As I can mount the pool, I found two solutions.
First Solution: btrfs zero-log <device>
should zero out the journal entries and I shouldn’t get that error any more. I suspect that whatever file was being written would likely be corrupt at that point. I used /dev/sda
as <device>
and was given an error indicating that zero-log was an invalid token, but in hindsight I think I should have used /mnt2/main_pool
Second Solution: Run a BTRFS scrub. I started one last night, and after about four hours it had completed 502GB of about 19000GB. Estimated time is going to be about 6 days, except that it crashed after four hours. I suspect I can resume it.
However, I suspect the parent transid errors are a side effect of the system crashing, not the cause. How can I determine what it causing the crash? I’m thinking that the first thing I should do is unplug all of my drives so that they aren’t mounted at startup. Alternatively, I can pull the USB drive and plug it into my laptop. Maybe the first step would be to copy logs and then start a USB scan?
Edit 1: I’ve pulled the USB flash drive from the system and copied all files on it to my laptop’s desktop. I’m also making a dd backup dd if=/dev/sdc of=/home/Noggin/Desktop/rockstor_flash.img
of the flash drive. I then plan to run badblocks on the USB drive, and then restore the image.

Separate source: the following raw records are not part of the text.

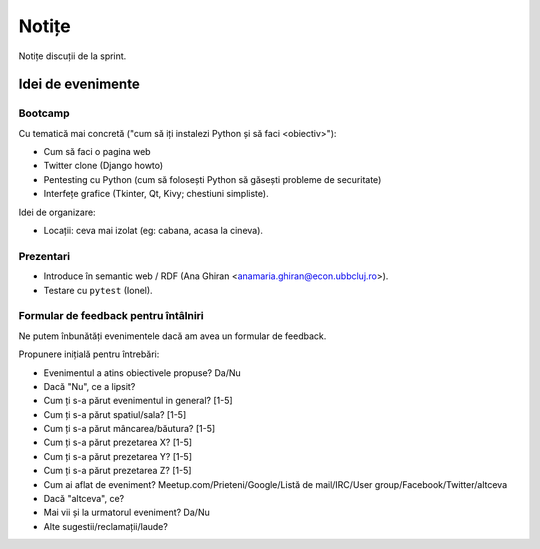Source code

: ======
Notițe
======

Notițe discuții de la sprint.

Idei de evenimente
==================

Bootcamp
--------

Cu tematică mai concretă ("cum să iți instalezi Python și să faci <obiectiv>"):

* Cum să faci o pagina web
* Twitter clone (Django howto)
* Pentesting cu Python (cum să folosești Python să găsești probleme de securitate)
* Interfețe grafice (Tkinter, Qt, Kivy; chestiuni simpliste).

Idei de organizare:

* Locații: ceva mai izolat (eg: cabana, acasa la cineva).

Prezentari
----------

* Introduce în semantic web / RDF (Ana Ghiran <anamaria.ghiran@econ.ubbcluj.ro>).
* Testare cu ``pytest`` (Ionel).

Formular de feedback pentru întâlniri
-------------------------------------

Ne putem înbunătăți evenimentele dacă am avea un formular de feedback.

Propunere inițială pentru întrebări:

* Evenimentul a atins obiectivele propuse? Da/Nu
* Dacă "Nu", ce a lipsit?
* Cum ți s-a părut evenimentul in general? [1-5]
* Cum ți s-a părut spatiul/sala? [1-5]
* Cum ți s-a părut mâncarea/băutura? [1-5]
* Cum ți s-a părut prezetarea X? [1-5]
* Cum ți s-a părut prezetarea Y? [1-5]
* Cum ți s-a părut prezetarea Z? [1-5]
* Cum ai aflat de eveniment? Meetup.com/Prieteni/Google/Listă de mail/IRC/User group/Facebook/Twitter/altceva
* Dacă "altceva", ce?
* Mai vii și la urmatorul eveniment? Da/Nu
* Alte sugestii/reclamații/laude?
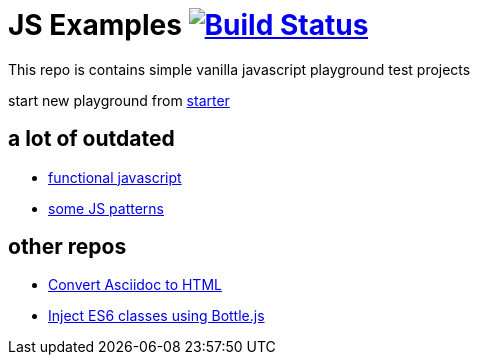 = JS Examples image:https://travis-ci.org/daggerok/js-examples.svg?branch=master["Build Status", link="https://travis-ci.org/daggerok/js-examples"]

This repo is contains simple vanilla javascript playground test projects

start new playground from link:./starter[starter]

== a lot of outdated

- link:./functional-js/[functional javascript]
- link:./06-patterns/[some JS patterns]

== other repos

- link:https://github.com/daggerok/asciidoctor-to-html[Convert Asciidoc to HTML]
- link:https://github.com/daggerok/js-module-loader[Inject ES6 classes using Bottle.js]
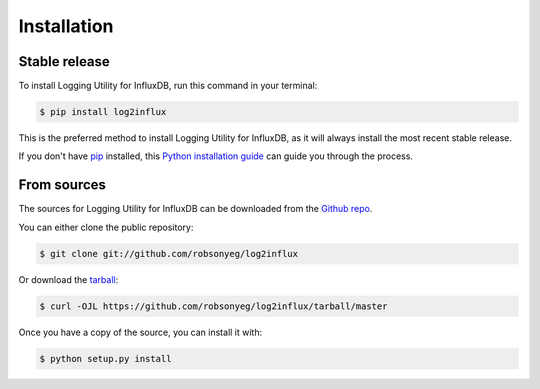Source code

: .. highlight:: shell

============
Installation
============


Stable release
--------------

To install Logging Utility for InfluxDB, run this command in your terminal:

.. code-block:: console

    $ pip install log2influx

This is the preferred method to install Logging Utility for InfluxDB, as it will always install the most recent stable release.

If you don't have `pip`_ installed, this `Python installation guide`_ can guide
you through the process.

.. _pip: https://pip.pypa.io
.. _Python installation guide: http://docs.python-guide.org/en/latest/starting/installation/


From sources
------------

The sources for Logging Utility for InfluxDB can be downloaded from the `Github repo`_.

You can either clone the public repository:

.. code-block:: console

    $ git clone git://github.com/robsonyeg/log2influx

Or download the `tarball`_:

.. code-block:: console

    $ curl -OJL https://github.com/robsonyeg/log2influx/tarball/master

Once you have a copy of the source, you can install it with:

.. code-block:: console

    $ python setup.py install


.. _Github repo: https://github.com/robsonyeg/log2influx
.. _tarball: https://github.com/robsonyeg/log2influx/tarball/master
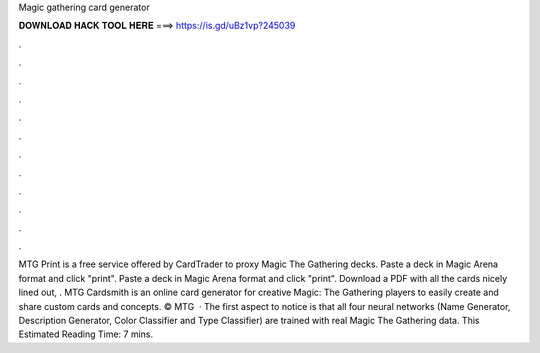 Magic gathering card generator

𝐃𝐎𝐖𝐍𝐋𝐎𝐀𝐃 𝐇𝐀𝐂𝐊 𝐓𝐎𝐎𝐋 𝐇𝐄𝐑𝐄 ===> https://is.gd/uBz1vp?245039

.

.

.

.

.

.

.

.

.

.

.

.

MTG Print is a free service offered by CardTrader to proxy Magic The Gathering decks. Paste a deck in Magic Arena format and click "print". Paste a deck in Magic Arena format and click "print". Download a PDF with all the cards nicely lined out, . MTG Cardsmith is an online card generator for creative Magic: The Gathering players to easily create and share custom cards and concepts. © MTG   · The first aspect to notice is that all four neural networks (Name Generator, Description Generator, Color Classifier and Type Classifier) are trained with real Magic The Gathering data. This Estimated Reading Time: 7 mins.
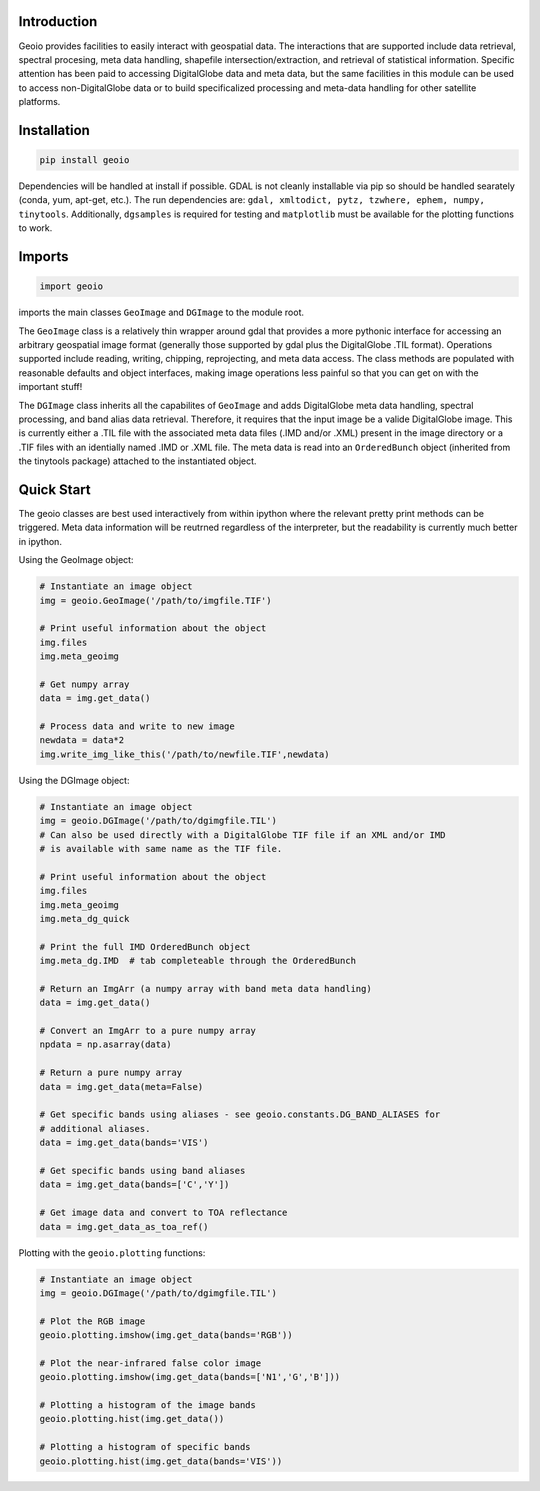 Introduction 
============

Geoio provides facilities to easily interact with geospatial
data. The interactions that are supported include data retrieval, spectral
procesing, meta data handling, shapefile intersection/extraction, and retrieval
of statistical information. Specific attention has been paid to accessing
DigitalGlobe data and meta data, but the same facilities in this module can be
used to access non-DigitalGlobe data or to build specificalized processing and
meta-data handling for other satellite platforms.

Installation 
============

.. code:: python

    pip install geoio
    
Dependencies will be handled at install if possible.  GDAL is not cleanly
installable via pip so should be handled searately (conda, yum, apt-get, etc.).
The run dependencies are:  ``gdal, xmltodict, pytz, tzwhere, ephem, numpy, tinytools``.  
Additionally, ``dgsamples`` is required for testing and ``matplotlib`` must be
available for the plotting functions to work.

Imports 
=======

.. code:: python

    import geoio

imports the main classes ``GeoImage`` and ``DGImage`` to the module root.

The ``GeoImage`` class is a relatively thin wrapper around gdal that provides a
more pythonic interface for accessing an arbitrary geospatial image format
(generally those supported by gdal plus the DigitalGlobe .TIL format).
Operations supported include reading, writing, chipping, reprojecting, and meta
data access.  The class methods are populated with reasonable defaults and
object interfaces, making image operations less painful so that you can get on
with the important stuff!

The ``DGImage`` class inherits all the capabilites of ``GeoImage`` and adds
DigitalGlobe meta data handling, spectral processing, and band alias data
retrieval.  Therefore, it requires that the input image be a valide DigitalGlobe
image.  This is currently either a .TIL file with the associated meta data files
(.IMD and/or .XML) present in the image directory or a .TIF files with an
identially named .IMD or .XML file.  The meta data is read into an
``OrderedBunch`` object (inherited from the tinytools package) attached to the
instantiated object.

Quick Start
===========

The geoio classes are best used interactively from within ipython where the 
relevant pretty print methods can be triggered.  Meta data information will be 
reutrned regardless of the interpreter, but the readability is currently 
much better in ipython.

Using the GeoImage object:

.. code:: python

    # Instantiate an image object
    img = geoio.GeoImage('/path/to/imgfile.TIF')

    # Print useful information about the object
    img.files
    img.meta_geoimg

    # Get numpy array
    data = img.get_data()

    # Process data and write to new image
    newdata = data*2
    img.write_img_like_this('/path/to/newfile.TIF',newdata)
    
Using the DGImage object:

.. code:: python

    # Instantiate an image object
    img = geoio.DGImage('/path/to/dgimgfile.TIL')
    # Can also be used directly with a DigitalGlobe TIF file if an XML and/or IMD
    # is available with same name as the TIF file.

    # Print useful information about the object
    img.files
    img.meta_geoimg
    img.meta_dg_quick

    # Print the full IMD OrderedBunch object
    img.meta_dg.IMD  # tab completeable through the OrderedBunch

    # Return an ImgArr (a numpy array with band meta data handling)
    data = img.get_data()

    # Convert an ImgArr to a pure numpy array
    npdata = np.asarray(data)

    # Return a pure numpy array
    data = img.get_data(meta=False)

    # Get specific bands using aliases - see geoio.constants.DG_BAND_ALIASES for
    # additional aliases.
    data = img.get_data(bands='VIS')

    # Get specific bands using band aliases
    data = img.get_data(bands=['C','Y'])

    # Get image data and convert to TOA reflectance
    data = img.get_data_as_toa_ref()
    
Plotting with the ``geoio.plotting`` functions:

.. code:: python

    # Instantiate an image object
    img = geoio.DGImage('/path/to/dgimgfile.TIL')
    
    # Plot the RGB image
    geoio.plotting.imshow(img.get_data(bands='RGB'))
    
    # Plot the near-infrared false color image
    geoio.plotting.imshow(img.get_data(bands=['N1','G','B']))
    
    # Plotting a histogram of the image bands
    geoio.plotting.hist(img.get_data())
    
    # Plotting a histogram of specific bands
    geoio.plotting.hist(img.get_data(bands='VIS'))
    
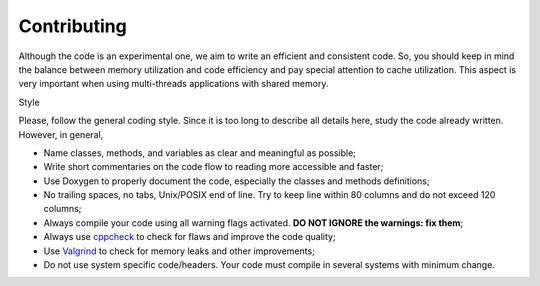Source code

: .. index:: pair: page; Contributing
.. _doxid-md_src_contributing:

Contributing
============

Although the code is an experimental one, we aim to write an efficient and consistent code. So, you should keep in mind the balance between memory utilization and code efficiency and pay special attention to cache utilization. This aspect is very important when using multi-threads applications with shared memory.

Style

Please, follow the general coding style. Since it is too long to describe all details here, study the code already written. However, in general,

* Name classes, methods, and variables as clear and meaningful as possible;

* Write short commentaries on the code flow to reading more accessible and faster;

* Use Doxygen to properly document the code, especially the classes and methods definitions;

* No trailing spaces, no tabs, Unix/POSIX end of line. Try to keep line within 80 columns and do not exceed 120 columns;

* Always compile your code using all warning flags activated. **DO NOT IGNORE the warnings: fix them**;

* Always use `cppcheck <http://cppcheck.sourceforge.net>`__ to check for flaws and improve the code quality;

* Use `Valgrind <http://valgrind.org>`__ to check for memory leaks and other improvements;

* Do not use system specific code/headers. Your code must compile in several systems with minimum change.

Edit 2: Badblocks has completed all four passes successfully, suggesting that the USB device is OK. While badblocks was running, I dug through the logs, though I’m not certain what I should look for. sudo find . -type f -exec cat {} + | grep -i panic
only showed that a panic handler was registered, not that any panics were recorded. That command also seems to be skipping some files as I know that messages
has transid
errors in it but that find/cat/grep transid doesn’t show those lines. I suspect the next best thing for me to do is to reinstall Rockstor. I may plug the USB back in (after restoring the image and pulling power from the hard drives) and see if I can get some screenshots of setups, device IDs, and some other information. Am I correct in assuming that CentOS is more stable than OpenSuse?